FirstHealth Moore Regional Hospital, in Pinehurst, is taking part in a new clinical trial combining Remdesivir and antibodies from pools of people who have donated plasma.

Posted Updated

Lena Tillett
, WRAL anchor/reporter
PINEHURST, N.C. — A local hospital is taking on a major role in the effort to develop a treatment for coronavirus.

FirstHealth Moore Regional Hospital is participating in a new clinical trial combining Remdesivir and antibodies from pools of people who have donated plasma.

The National Institutes of Health selected the Pinehurst hospital as the first in the world to enroll a patient in the trial, which officially began last Thursday.

Trial participants will receive a one-time, high-dose infusion of antibodies, which will be given on the first day of the five-day treatment of Remdesivir, or they'll get a placebo. Then, the patient gets regular follow ups for 28 days.

It's a similar treatment plan to the one President Donald Trump received during his coronavirus diagnosis. The difference between the two treatment plans is the type of antibody.

The principal investigator the trial said Trump's outcome from the treatment was still encouraging for their plan.

"The way that it's produced is a little bit different from what we're doing, but the general idea is the same. The general idea of giving a high dose of an antibody that is directed against COVID-19 that we know neutralized the virus. That's the same premise for both treatments," explained Dr. Gretchen Arnoczy.

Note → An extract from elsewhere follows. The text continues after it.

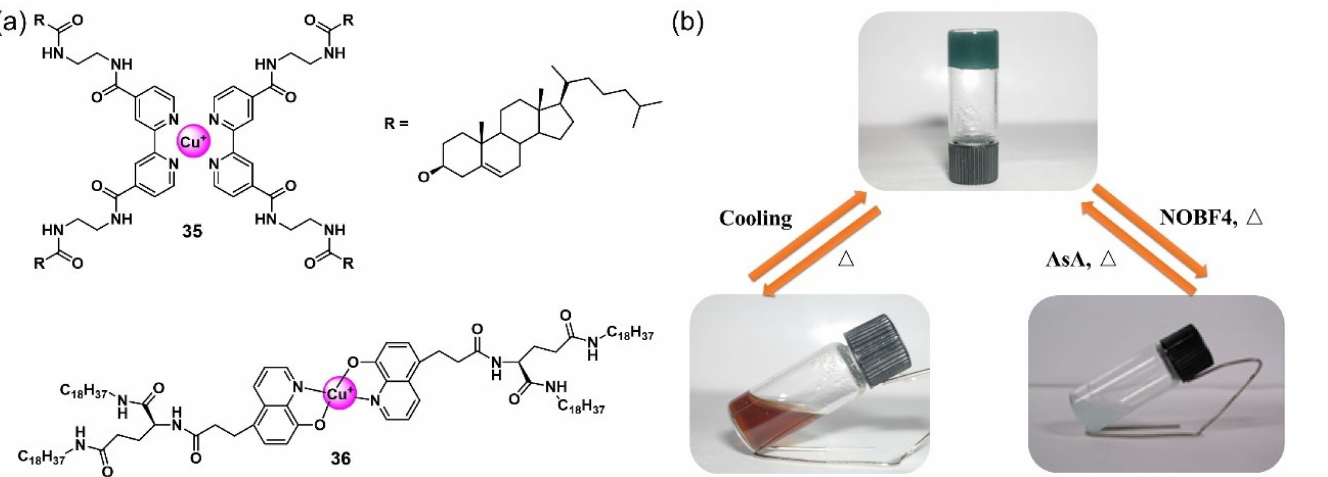
Figure 14. ( a ) Chemical structures of the gelators 35 and 36 . ( b ) Photographs of the chromatic change and phase transition behavior of 1-butyronitrile (1-PrCN) gel of 35 . Reprinted with permission from Ref. [65]. Copyright (2004), American Chemical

Researchers hope to enroll more patients at Moore Regional for the trial. The NIH is recruiting 500 in total at hospitals worldwide. The study will be conducted the United States, Mexico and 16 other countries on five continents.

"It's really important to not just work on prevention, but to work on treatment because poeple who get COVID-19, and the proportion of people who do get very sick and have to come into the hospital, we need to have better teratments to get people better," said Arnoczy.

Moore Regional Staff even got a surprise while on a conference call with the NIH this week.

"They said, 'We have one last person who's going to say something.' It was Dr. Anthony Fauci just congratulating the team on our all hard work," said Arnoczy. "It was a really big moment for the people here at FirstHealth. We were quite surprised and it was a little jumping up and down after that.

Scientists with NIH hope to have results from the study by the end of the year.

"It's really wonderful when our study participants do elect to enroll and provide some of their information and their data to help future patients," said Arnoczy. "I think that's really admirable and something to be commended.

FirstHealth has used Remdesivir to treat hospitalized coronavirus patients since May.